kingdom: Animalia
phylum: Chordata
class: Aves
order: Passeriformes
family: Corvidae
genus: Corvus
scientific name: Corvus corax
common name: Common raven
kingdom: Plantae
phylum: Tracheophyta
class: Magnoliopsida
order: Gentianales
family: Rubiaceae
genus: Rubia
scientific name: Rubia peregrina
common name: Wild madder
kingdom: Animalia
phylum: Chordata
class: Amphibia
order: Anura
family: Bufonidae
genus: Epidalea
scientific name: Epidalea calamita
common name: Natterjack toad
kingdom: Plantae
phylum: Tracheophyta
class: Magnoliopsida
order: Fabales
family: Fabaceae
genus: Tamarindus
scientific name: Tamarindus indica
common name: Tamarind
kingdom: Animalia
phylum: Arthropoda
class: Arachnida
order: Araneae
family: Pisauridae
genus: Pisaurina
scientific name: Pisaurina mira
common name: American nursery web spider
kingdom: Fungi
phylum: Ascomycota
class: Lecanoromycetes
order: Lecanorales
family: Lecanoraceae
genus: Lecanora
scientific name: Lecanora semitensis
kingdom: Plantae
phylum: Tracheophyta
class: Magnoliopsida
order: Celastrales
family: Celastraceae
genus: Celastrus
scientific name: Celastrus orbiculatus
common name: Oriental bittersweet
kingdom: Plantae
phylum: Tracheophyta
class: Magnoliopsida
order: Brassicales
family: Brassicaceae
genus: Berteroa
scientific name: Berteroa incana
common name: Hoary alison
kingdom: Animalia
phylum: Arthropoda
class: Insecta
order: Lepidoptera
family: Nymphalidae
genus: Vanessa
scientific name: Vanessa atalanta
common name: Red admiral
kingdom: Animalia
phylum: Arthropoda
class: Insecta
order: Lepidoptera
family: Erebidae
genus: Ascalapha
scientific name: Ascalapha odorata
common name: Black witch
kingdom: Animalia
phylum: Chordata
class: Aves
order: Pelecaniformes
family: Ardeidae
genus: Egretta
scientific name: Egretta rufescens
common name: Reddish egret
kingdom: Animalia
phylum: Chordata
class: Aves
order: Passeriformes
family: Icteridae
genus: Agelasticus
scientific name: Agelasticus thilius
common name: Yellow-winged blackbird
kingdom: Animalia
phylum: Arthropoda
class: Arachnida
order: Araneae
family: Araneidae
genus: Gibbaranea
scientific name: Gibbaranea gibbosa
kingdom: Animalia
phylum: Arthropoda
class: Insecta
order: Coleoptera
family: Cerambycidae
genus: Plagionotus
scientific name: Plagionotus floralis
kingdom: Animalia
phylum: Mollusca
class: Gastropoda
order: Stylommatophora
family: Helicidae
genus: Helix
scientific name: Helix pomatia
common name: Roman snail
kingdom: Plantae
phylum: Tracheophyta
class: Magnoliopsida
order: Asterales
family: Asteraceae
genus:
☆ ☆ ☆ ☆
OBJECTIVE: Begin at the line that has "scientific name: Corvus corax" and stop after the line that has "scientific name: Tamarindus indica", and write out only those lines again. Swap "common name" for "vernacular name" wherever it appears and leave everything else unchanged.

SOLUTION BELOW:
scientific name: Corvus corax
vernacular name: Common raven
kingdom: Plantae
phylum: Tracheophyta
class: Magnoliopsida
order: Gentianales
family: Rubiaceae
genus: Rubia
scientific name: Rubia peregrina
vernacular name: Wild madder
kingdom: Animalia
phylum: Chordata
class: Amphibia
order: Anura
family: Bufonidae
genus: Epidalea
scientific name: Epidalea calamita
vernacular name: Natterjack toad
kingdom: Plantae
phylum: Tracheophyta
class: Magnoliopsida
order: Fabales
family: Fabaceae
genus: Tamarindus
scientific name: Tamarindus indica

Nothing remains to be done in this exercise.